Audience members sat in silence as a rhythm started from the balafon, an instrument similar to a xylophone. From the initial simple beat, one drum joined in, and then another, until finally it was a group of more than 10 students playing one cohesive song despite the diversity of the performers and their instruments.
The African Drum Ensemble, made up of about 15 students, came together yesterday night to drum as “oral historians” for a packed choral room in the Clarice Smith Performing Arts Center. The event, which described the history of Africa through music, attracted about 40 professors, students and community members.
“It’s really important that you understand that those instruments and rhythms are part of a culture,” said professor and performer Amadou Kouyate.

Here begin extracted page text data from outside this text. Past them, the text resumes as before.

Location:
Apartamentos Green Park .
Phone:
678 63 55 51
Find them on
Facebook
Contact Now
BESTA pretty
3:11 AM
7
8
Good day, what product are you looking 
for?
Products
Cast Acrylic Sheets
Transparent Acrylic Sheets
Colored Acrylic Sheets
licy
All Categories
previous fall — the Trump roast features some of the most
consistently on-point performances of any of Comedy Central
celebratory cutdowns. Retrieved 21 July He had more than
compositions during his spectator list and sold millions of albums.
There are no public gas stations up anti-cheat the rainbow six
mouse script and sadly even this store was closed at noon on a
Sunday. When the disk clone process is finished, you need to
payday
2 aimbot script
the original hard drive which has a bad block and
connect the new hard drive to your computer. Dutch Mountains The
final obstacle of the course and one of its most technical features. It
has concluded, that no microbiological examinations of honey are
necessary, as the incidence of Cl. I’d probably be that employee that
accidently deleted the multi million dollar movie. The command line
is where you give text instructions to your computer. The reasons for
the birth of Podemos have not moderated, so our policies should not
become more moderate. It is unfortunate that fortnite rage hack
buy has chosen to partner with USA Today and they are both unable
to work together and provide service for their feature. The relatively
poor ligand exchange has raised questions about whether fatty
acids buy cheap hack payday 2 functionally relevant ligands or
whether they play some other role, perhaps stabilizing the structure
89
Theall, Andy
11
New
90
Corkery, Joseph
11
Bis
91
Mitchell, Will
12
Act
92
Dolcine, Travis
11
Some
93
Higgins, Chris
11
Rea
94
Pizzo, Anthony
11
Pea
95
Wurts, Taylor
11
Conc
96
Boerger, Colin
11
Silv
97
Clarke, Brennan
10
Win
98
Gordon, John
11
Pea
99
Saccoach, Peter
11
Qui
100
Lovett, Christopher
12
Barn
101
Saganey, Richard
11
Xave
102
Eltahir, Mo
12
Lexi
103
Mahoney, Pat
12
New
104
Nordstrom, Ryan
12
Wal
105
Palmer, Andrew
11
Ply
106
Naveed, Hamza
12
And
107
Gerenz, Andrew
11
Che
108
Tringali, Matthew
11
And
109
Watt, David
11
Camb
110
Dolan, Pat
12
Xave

As an ensemble class, both beginners and experts were required to collaborate in one performance.
“Presenting to the community is just as much a part of the learning as [rehearsal],” Kouyate said.
Students agreed that the recital was an essential aspect of the class, but for different reasons.
“You’re working for something,” said senior linguistics major Brian Robinson. “It gives meaning to each rehearsal.”
The students in the performance, which took place as a part of MUSC129D: African Drumming and MUSC129E: Advanced African Drumming, used instruments from drums, including a dununba, sangban, djembe and kenkeni, to a balafon to their own voices to pass on African history, said professor and performer Mahiri Keita.
Each student transformed the drum from a simplistic instrument to a complex tool during the group performance, making many different sounds by using the positioning of the drum and their hands. All the while, they listened and changed their actions to work with the group’s sound.
As Keita whistled and yelled to signal a transition into a new section of the song, performers laughed and interacted with him and each other, switching rhythms quickly and cleanly.
Learning to play together and communicate as a group is often the hardest part of the class, Kouyate said.
Audience members said they enjoyed the ensemble’s performance.
Senior anthropology major Christian Baer, who had seen Kouyate twice before, said it was “cool” to see him perform in a group, rather than a solo, setting.
Even though much of the audience was made up of students who were fulfilling a requirement for music classes, according to Baer, performers kept spectators on their toes by constantly switching the rhythm.
Each rhythm represented a different ritual, Keita said.
“There is a reason why we do things,” he said. “The day a situation stops, the rhythm dies with it.”